**Work item**.
Print each of the items below word for word, leaving nothing out and changing nothing.

**Saved data entries**.
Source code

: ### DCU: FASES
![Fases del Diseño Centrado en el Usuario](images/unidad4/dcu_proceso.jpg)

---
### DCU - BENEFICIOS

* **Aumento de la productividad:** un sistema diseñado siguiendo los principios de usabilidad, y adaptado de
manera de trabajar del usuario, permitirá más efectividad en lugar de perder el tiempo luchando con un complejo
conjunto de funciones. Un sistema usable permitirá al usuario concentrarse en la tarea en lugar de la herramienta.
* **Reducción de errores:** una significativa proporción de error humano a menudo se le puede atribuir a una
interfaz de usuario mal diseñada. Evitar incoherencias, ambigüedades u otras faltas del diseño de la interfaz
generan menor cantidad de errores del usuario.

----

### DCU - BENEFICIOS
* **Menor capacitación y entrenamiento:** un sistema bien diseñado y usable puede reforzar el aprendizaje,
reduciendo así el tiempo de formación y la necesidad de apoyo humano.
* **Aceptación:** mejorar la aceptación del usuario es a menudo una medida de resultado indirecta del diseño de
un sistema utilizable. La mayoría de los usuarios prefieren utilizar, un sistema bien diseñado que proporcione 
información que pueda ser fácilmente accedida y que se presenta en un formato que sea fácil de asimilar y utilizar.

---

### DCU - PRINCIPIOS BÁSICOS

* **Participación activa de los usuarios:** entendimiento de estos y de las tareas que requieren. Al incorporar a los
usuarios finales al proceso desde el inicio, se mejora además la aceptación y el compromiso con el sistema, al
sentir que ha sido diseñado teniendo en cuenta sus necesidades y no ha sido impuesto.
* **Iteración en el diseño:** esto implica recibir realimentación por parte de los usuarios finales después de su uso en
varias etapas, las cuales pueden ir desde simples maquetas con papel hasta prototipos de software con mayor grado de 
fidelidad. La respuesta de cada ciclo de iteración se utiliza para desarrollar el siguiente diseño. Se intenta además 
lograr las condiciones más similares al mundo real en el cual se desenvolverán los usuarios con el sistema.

**Written solution**.
Source code

: ### DCU: FASES
![Fases del Diseño Centrado en el Usuario](images/unidad4/dcu_proceso.jpg)

---
### DCU - BENEFICIOS

* **Aumento de la productividad:** un sistema diseñado siguiendo los principios de usabilidad, y adaptado de
manera de trabajar del usuario, permitirá más efectividad en lugar de perder el tiempo luchando con un complejo
conjunto de funciones. Un sistema usable permitirá al usuario concentrarse en la tarea en lugar de la herramienta.
* **Reducción de errores:** una significativa proporción de error humano a menudo se le puede atribuir a una
interfaz de usuario mal diseñada. Evitar incoherencias, ambigüedades u otras faltas del diseño de la interfaz
generan menor cantidad de errores del usuario.

----

### DCU - BENEFICIOS
* **Menor capacitación y entrenamiento:** un sistema bien diseñado y usable puede reforzar el aprendizaje,
reduciendo así el tiempo de formación y la necesidad de apoyo humano.
* **Aceptación:** mejorar la aceptación del usuario es a menudo una medida de resultado indirecta del diseño de
un sistema utilizable. La mayoría de los usuarios prefieren utilizar, un sistema bien diseñado que proporcione 
información que pueda ser fácilmente accedida y que se presenta en un formato que sea fácil de asimilar y utilizar.

---

### DCU - PRINCIPIOS BÁSICOS

* **Participación activa de los usuarios:** entendimiento de estos y de las tareas que requieren. Al incorporar a los
usuarios finales al proceso desde el inicio, se mejora además la aceptación y el compromiso con el sistema, al
sentir que ha sido diseñado teniendo en cuenta sus necesidades y no ha sido impuesto.
* **Iteración en el diseño:** esto implica recibir realimentación por parte de los usuarios finales después de su uso en
varias etapas, las cuales pueden ir desde simples maquetas con papel hasta prototipos de software con mayor grado de 
fidelidad. La respuesta de cada ciclo de iteración se utiliza para desarrollar el siguiente diseño. Se intenta además 
lograr las condiciones más similares al mundo real en el cual se desenvolverán los usuarios con el sistema.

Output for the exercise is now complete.